Quoted text →
____________________
I like some features of Org mode, in particular, I like org-capture and org-agenda for quickly saving and viewing my todo items. For writing a website with code, I find that Org falls short. For one, I dislike the publication method. The built-in publishing functionality is very basic and finicky, and while some corrective actions have been taken by the Emacs community, such as the org-page package, it has been on life support for several years now. Blogdown is much better, and there is a lot of effort behind it these days. And for me, one of the worst aspects of Org is that it cannot base64 encode HTML without a hack, so sharing webpages is very painful.

Writing in Org mode also guarantees that I will never have another person collaborate with me on this blog, because ~all statisticians know Rmarkdown and Rstudio, but very few know Emacs and Org. Statisticians have standardized on markdown, which is excellent. Org is better, but the delta between Org markup and Markdown markup is so small these days, we should just use Markdown instead.
____________________
Challenges →
a – According to the passage on Org mode, what can Org not do without a hack?
b – In the listing, rewrite everything from the line containing "Provide list of" down to the end of the listing as a numbered list, leaving out any blank lines.
____________________
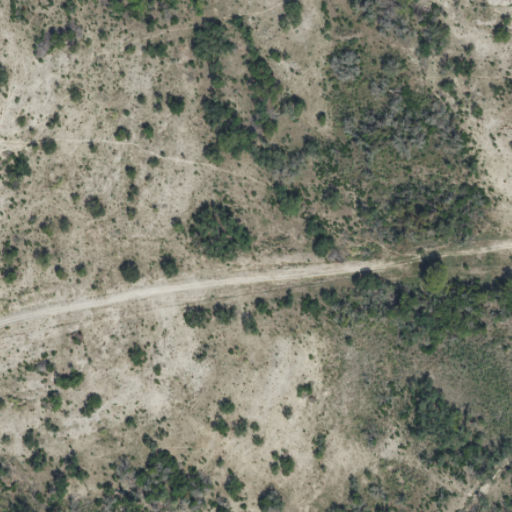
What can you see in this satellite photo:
road: (255, 278)
road: (443, 442)
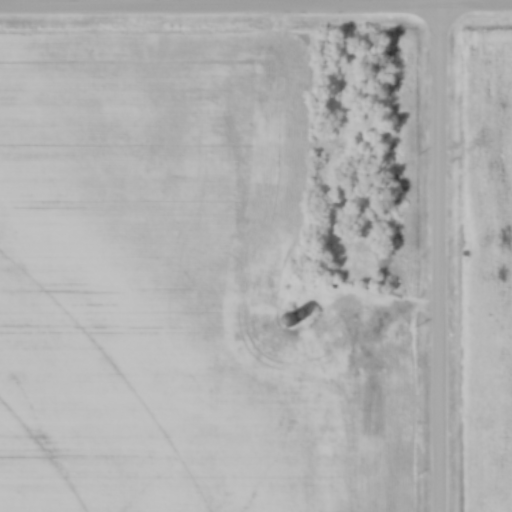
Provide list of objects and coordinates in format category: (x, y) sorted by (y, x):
road: (256, 11)
road: (441, 255)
____________________
The results →
a – It cannot base64 encode HTML without a hack.

b –
1. Provide list of objects and coordinates in format category: (x, y) sorted by (y, x):
2. road: (256, 11)
3. road: (441, 255)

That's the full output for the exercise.